*Por Paulo Caldas
As circunstâncias descritas por Bruna Estima Borba, neste “Vivendo as circunstâncias” (Novoestilo-Edições do Autor; edição, capa e projeto editorial Salete Rego Barros), não foram mero exercício de memória, mas surgiram da criatividade, tantas vezes bem-humorada, mesmo em situações adversas concebidas pela autora, numa dinâmica que envolve o leitor.
A diversidade vocabular acompanha a época em que nasceram as cenas, um truque sutil, sem falar no primoroso desdobramento das tramas, em confrontação ou sequência, como se Bruna estivesse na sua alça de mira as letras de Lygia Fagundes Telles. Tal recurso cede ritmo e mantém a toada que ressoa ao longo da escrita.
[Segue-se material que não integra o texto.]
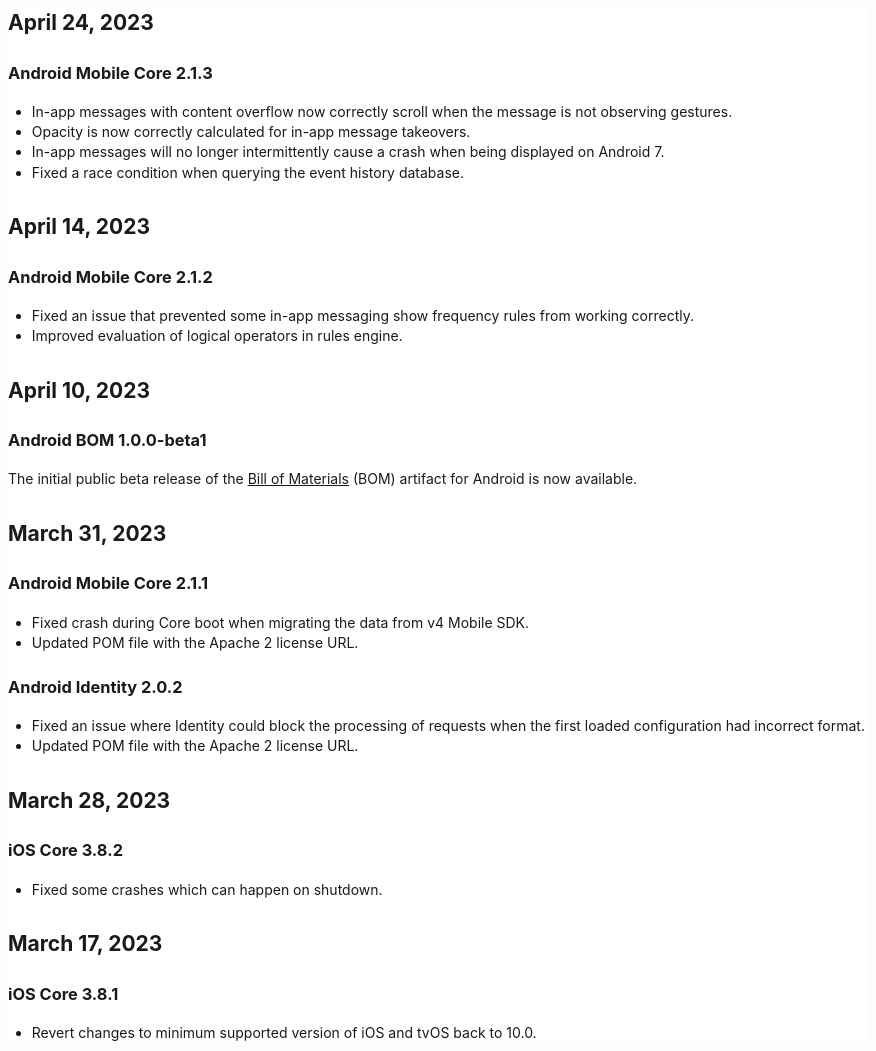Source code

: ## April 24, 2023

### Android Mobile Core 2.1.3

* In-app messages with content overflow now correctly scroll when the message is not observing gestures.
* Opacity is now correctly calculated for in-app message takeovers.
* In-app messages will no longer intermittently cause a crash when being displayed on Android 7.
* Fixed a race condition when querying the event history database.

## April 14, 2023

### Android Mobile Core 2.1.2

* Fixed an issue that prevented some in-app messaging show frequency rules from working correctly.
* Improved evaluation of logical operators in rules engine.

## April 10, 2023

### Android BOM 1.0.0-beta1

The initial public beta release of the [Bill of Materials](https://central.sonatype.com/artifact/com.adobe.marketing.mobile/sdk-bom/1.0.0-beta1) (BOM) artifact for Android is now available.

## March 31, 2023

### Android Mobile Core 2.1.1

* Fixed crash during Core boot when migrating the data from v4 Mobile SDK.
* Updated POM file with the Apache 2 license URL.

### Android Identity 2.0.2

* Fixed an issue where Identity could block the processing of requests when the first loaded configuration had incorrect format.
* Updated POM file with the Apache 2 license URL.

## March 28, 2023

### iOS Core 3.8.2

* Fixed some crashes which can happen on shutdown.

## March 17, 2023

### iOS Core 3.8.1

* Revert changes to minimum supported version of iOS and tvOS back to 10.0.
A escritora lida com as palavras com invejável intimidade, como se fossem amigas de infância. Assim amplia o mundo restrito da pensão de dona Lia num universo de pessoas de perfis insólitos, quando, por exemplo, encontra vestígios do fantástico num papagaio fofoqueiro que vira confidente da cozinheira em troca de guloseimas. Este animal, estimulado pelo hóspede Heitor, torna-se “leitor assíduo” e repete frases emblemáticas: “O poeta é um fingidor” …
Embora sem revelar detalhes do perfil físico dos personagens (deixa a critério do leitor), a autora vai além do psicológico, e no exótico revela cacoetes, manias inusitadas, como as da personagem Stelinha, que coleciona calçolas, fetiche e símbolo do seu matrimônio.